マッチ売りの少女での姉は、平和を目指し何もかも忘れ、責任を逃れ、人に優しく、「善良」に生きようとしている人たちに対し、自分と過去の責任をもう一度思い出させるという役割を担っているのではないでしょうか。
私たちは忘れてはいけない。決して。
そんな深読みも深みを通り越して浅瀬にいるような気もするけれども。
不条理ってのは訳のわからないつまらない作品と取られがちですが、読み方次第ではなんとでもなる、つまり自分の一番身近なリアルに擦り合わせた作品として読むことが出来てしまうのです。
刺々しい何かに皮膚を抉られる感覚があり、なんとかその痛みを見ないようにしているのに、沸々と溜まっていく熱湯がさらにその皮膚を捲る。
そんな苦しみに耐えられなくなって不条理に助けを求める私もまた……
不条理というリアルすぎるこのリアリズム、耐えられますか?
おおきなふねになって、世界中の泥沼を覆うの。
重たいものを持っている自分は割と好き。
ずっと少し浮いていた自分の足が地面にぐっと埋まっていく感触がする。
とくにお米を持っているときはいいよね。

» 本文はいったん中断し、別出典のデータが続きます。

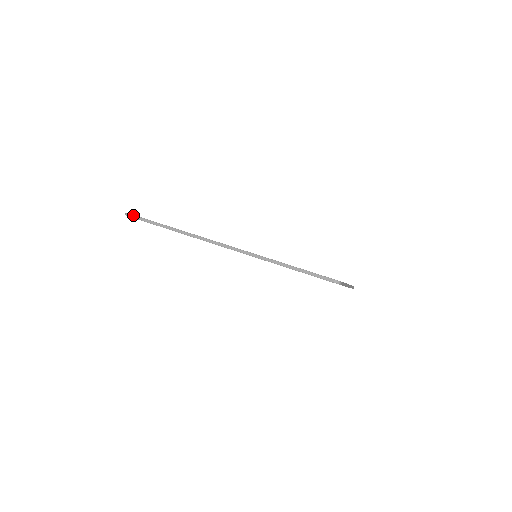
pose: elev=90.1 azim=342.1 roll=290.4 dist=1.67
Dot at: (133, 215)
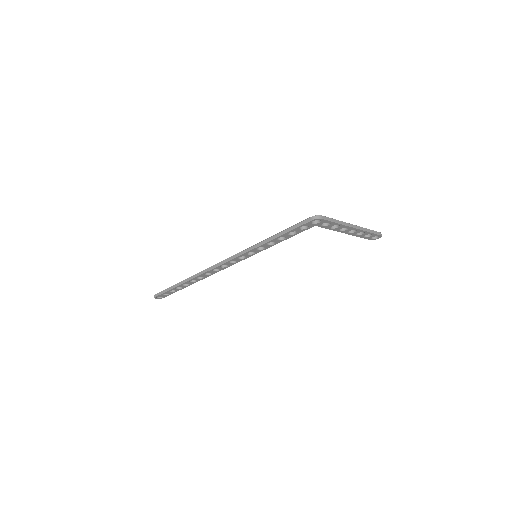
Dot at: (158, 293)
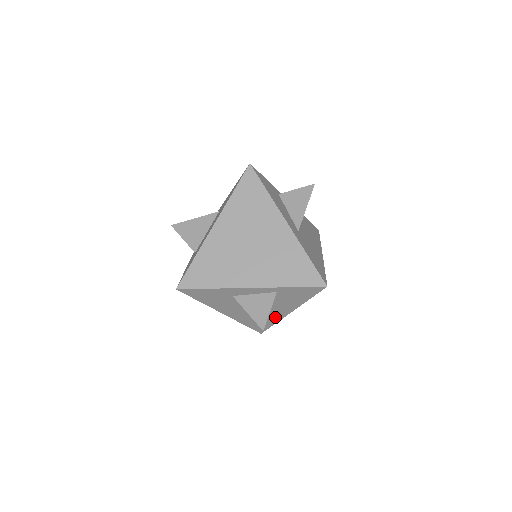
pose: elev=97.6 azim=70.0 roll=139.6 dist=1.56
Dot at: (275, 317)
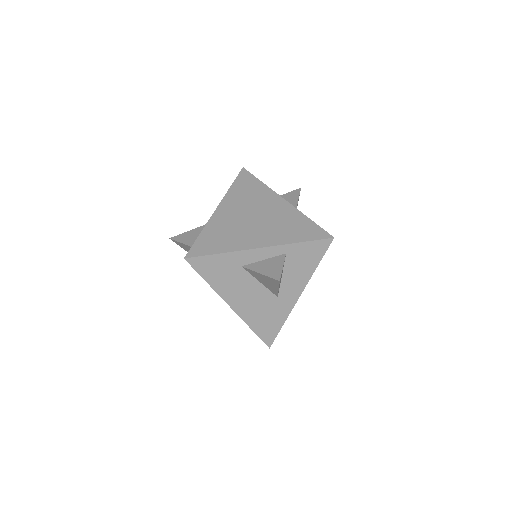
Dot at: (284, 308)
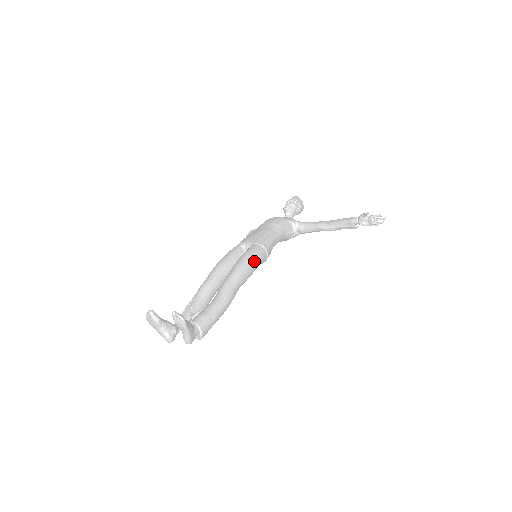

自分がとても人間らしく、生きてるって感じがする。
そんなふうに、全ての重たいものをしあわせに持てたらいいのにな。
それからきちんと人の荷物も持ってあげられるくらい私もしっかりと重さを保たなくては。
最近の私はすこしばかり迷子だ。
道を間違えたり、踏み外したり、遠回りをするのはべつに良い。遠回りを楽しむことができれば、近道より価値がある。
だけど迷子になって、足が止まったり、後ろに下がってしまいたくなったり、こうなるといけない。
人の前に立つような人間が、こうではいけない。
自分を厳しく律していかなくては。
何がダメなのか、どうしていけばいいのか、自分の現状と課題を見直してみる。
私は”責任”がほんとうに得意じゃない。
どんな些細なことでも、責任と名のつくものはあまりにも重たい。
側から見れば大したことないことでも、どーんと重たく持ってしまう。
そしてどんどん地中に埋まっていく。
道はいつも泥沼で、常に歩いていないと腰まで浸かってひとりでは抜け出すことができなくなる。
そして、誰からも見捨てられてしまったら、私はひとり、埋まって、呼吸ができなくなって、そして死んでしまう。
でも、それもまた私の責任で、私は他人に対しても、自分に対しても、きちんと責任をとって生きていかなくてはならない。
そして大抵の場合、責任ってのは取り切ることができない。散々人に頼って、迷惑をかけて、自他共に苦しみの中でなんとか折り合いをつけるんだ。
重たいものを運んだあとは、清々しい達成感だけが残るわけではない。
全身の鈍い痛み、手に残るこの不安。私一人が感じているならまだしも、巻き込んだ人々の手にもまた痺れる痛みがあるのだろう。
それでも、
もうすぐ26になる人間が、責任から逃れていてはいけないとも思う。
同年代でどんどん人を巻き込んで成長していく人を見ていると、”自分はそうなれない”と、”でもこのままではいけない”という両極が、私を少しずつ引き裂いていく。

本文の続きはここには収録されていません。